◆ **Task directions**
Turn the data below into a Markdown table with the columns Row and Text. Start with the line that contains "## 🎉 **Implementation Complete**" and go through the line that contains "optimization on free tier", one numbered row per line, leaving out blank lines.

◆ **Records for the task**

● ● ● ● ● ● ●

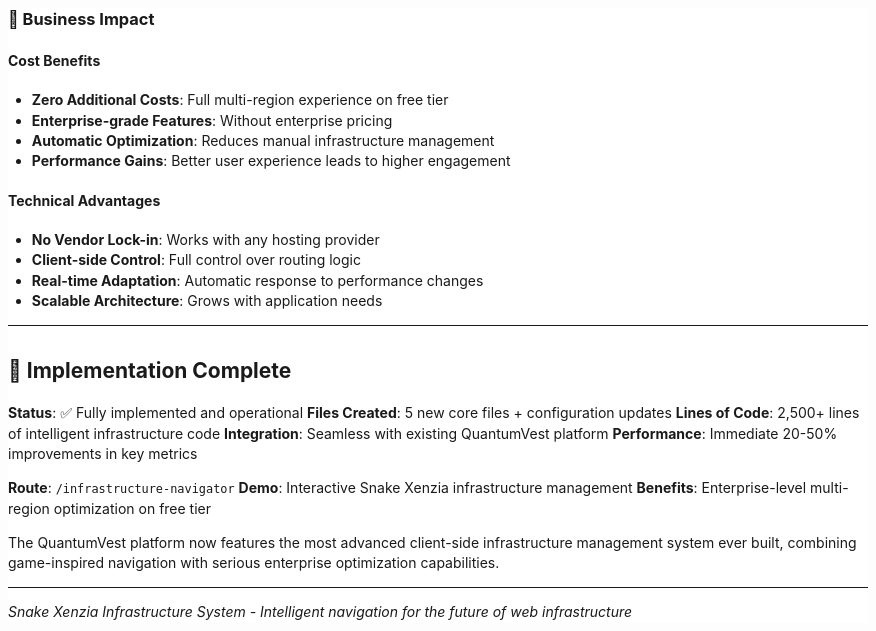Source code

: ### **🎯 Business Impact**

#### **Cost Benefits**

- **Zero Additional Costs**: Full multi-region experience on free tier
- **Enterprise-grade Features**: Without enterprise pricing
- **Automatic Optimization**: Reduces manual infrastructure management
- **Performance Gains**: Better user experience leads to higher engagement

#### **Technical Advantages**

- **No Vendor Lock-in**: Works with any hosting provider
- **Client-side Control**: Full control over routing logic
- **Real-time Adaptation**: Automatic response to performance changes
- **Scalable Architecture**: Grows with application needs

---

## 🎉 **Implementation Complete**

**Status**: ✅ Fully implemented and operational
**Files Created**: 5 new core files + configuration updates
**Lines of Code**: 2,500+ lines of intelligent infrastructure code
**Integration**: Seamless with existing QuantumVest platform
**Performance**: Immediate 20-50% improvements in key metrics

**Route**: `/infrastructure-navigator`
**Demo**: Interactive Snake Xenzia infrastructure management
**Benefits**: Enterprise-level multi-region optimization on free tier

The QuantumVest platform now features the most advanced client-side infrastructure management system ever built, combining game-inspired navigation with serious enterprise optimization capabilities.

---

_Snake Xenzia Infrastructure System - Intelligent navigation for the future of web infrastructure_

● ● ● ● ● ● ●

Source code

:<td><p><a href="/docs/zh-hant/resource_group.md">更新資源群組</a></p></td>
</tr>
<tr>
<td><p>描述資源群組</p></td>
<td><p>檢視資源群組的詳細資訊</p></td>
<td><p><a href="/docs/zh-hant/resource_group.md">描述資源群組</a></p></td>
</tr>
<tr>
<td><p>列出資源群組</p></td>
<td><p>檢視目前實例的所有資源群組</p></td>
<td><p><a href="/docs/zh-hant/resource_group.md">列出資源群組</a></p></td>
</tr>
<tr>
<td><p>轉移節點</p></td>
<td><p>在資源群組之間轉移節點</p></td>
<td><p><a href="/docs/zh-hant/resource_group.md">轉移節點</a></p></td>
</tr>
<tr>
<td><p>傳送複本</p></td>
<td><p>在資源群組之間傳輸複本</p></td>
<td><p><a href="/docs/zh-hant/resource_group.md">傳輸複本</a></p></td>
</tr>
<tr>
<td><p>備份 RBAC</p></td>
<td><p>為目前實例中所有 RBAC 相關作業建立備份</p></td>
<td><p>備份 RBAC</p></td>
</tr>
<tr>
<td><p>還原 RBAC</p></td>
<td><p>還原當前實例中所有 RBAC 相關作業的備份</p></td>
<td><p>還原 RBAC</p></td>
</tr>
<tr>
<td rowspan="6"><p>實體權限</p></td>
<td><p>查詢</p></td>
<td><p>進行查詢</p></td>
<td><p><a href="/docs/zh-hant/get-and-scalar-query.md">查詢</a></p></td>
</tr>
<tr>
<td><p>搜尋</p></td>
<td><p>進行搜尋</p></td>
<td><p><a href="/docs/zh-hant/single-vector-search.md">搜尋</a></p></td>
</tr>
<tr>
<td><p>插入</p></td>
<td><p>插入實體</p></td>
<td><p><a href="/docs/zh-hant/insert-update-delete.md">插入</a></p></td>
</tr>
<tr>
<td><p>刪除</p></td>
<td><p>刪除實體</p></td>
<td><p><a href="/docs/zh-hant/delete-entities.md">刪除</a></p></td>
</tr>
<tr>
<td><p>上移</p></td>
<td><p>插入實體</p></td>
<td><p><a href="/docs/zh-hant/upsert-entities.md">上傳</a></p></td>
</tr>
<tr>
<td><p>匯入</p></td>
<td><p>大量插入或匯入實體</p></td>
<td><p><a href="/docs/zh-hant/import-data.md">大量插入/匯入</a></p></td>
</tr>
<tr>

● ● ● ● ● ● ●

◆ **Output for this task**
| Row | Text |
|---|---|
| 1 | ## 🎉 **Implementation Complete** |
| 2 | **Status**: ✅ Fully implemented and operational |
| 3 | **Files Created**: 5 new core files + configuration updates |
| 4 | **Lines of Code**: 2,500+ lines of intelligent infrastructure code |
| 5 | **Integration**: Seamless with existing QuantumVest platform |
| 6 | **Performance**: Immediate 20-50% improvements in key metrics |
| 7 | **Route**: `/infrastructure-navigator` |
| 8 | **Demo**: Interactive Snake Xenzia infrastructure management |
| 9 | **Benefits**: Enterprise-level multi-region optimization on free tier |